$\sum _{k=1}^{\infty } \frac{1+\ln k}{k^3}$.

1. If $\underset{k\to \infty }{\lim } \frac{a_k}{b_k}=L$, where $L$ is any positive real number, then either both converge or both diverge.
2. If $\underset{k\to \infty }{\lim } \frac{a_k}{b_k}=0$, and $\sum _{k=1}^{\infty } b_k$ converges, then $\sum _{k=1}^{\infty } a_k$ converges.
3. If $\underset{k\to \infty }{\lim } \frac{a_k}{b_k}=\infty$, and $\sum _{k=1}^{\infty } b_k$ diverges, then $\sum _{k=1}^{\infty } a_k$ diverges.

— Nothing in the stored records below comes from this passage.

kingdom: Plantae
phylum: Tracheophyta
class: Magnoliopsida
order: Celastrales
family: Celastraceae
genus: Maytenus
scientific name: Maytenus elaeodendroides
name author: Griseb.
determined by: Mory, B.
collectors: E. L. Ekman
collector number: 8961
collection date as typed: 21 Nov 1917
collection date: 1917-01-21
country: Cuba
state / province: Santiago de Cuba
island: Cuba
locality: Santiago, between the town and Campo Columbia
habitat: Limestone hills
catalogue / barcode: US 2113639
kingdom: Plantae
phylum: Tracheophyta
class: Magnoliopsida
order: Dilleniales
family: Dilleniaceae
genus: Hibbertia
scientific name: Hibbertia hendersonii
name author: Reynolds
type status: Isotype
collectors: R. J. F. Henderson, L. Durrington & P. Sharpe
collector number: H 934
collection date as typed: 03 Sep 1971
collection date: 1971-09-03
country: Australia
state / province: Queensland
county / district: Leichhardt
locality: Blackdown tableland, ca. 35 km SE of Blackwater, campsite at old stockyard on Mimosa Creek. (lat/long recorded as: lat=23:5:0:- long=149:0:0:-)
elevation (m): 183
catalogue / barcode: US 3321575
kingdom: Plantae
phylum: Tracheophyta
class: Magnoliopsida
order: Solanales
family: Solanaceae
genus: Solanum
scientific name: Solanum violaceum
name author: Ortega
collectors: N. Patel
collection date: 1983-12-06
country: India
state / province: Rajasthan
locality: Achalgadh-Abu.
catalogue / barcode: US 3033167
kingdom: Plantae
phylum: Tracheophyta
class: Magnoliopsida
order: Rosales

The expression $1+\ln k$ satisfies the following inequality:

$1+\ln k\le k$.

Find $\sum _{k=1}^{\infty } b_k$ for the given series.

$$\begin{gathered} \sum _{k=1}^{\infty } b_k=\sum _{k=1}^{\infty } \frac{k}{k^3} \\ =\sum _{k=1}^{\infty } \frac{1}{k^2} \end{gathered}$$

$$\begin{gathered} \underset{k\to \infty }{\lim } \frac{a_k}{b_k}=\underset{k\to \infty }{\lim } \frac{{\displaystyle \frac{1+\ln k}{k^3}}}{{\displaystyle \frac{1}{k^2}}} \\ =\underset{k\to \infty }{\lim } \frac{1+\ln k}{k} \end{gathered}$$

                $=0$ [ using L'Hopital's rule]

The value of $\underset{k\to \infty }{\lim } \frac{a_k}{b_k}=0$ which is a finite number.

The value of $\sum _{k=1}^{\infty } b_k=\sum _{k=1}^{\infty } \frac{1}{k^2}$ is convergent by $p-$series test.

Therefore, the series $\sum _{k=1}^{\infty } a_k$ is also convergent.

Hence, the given series is convergent.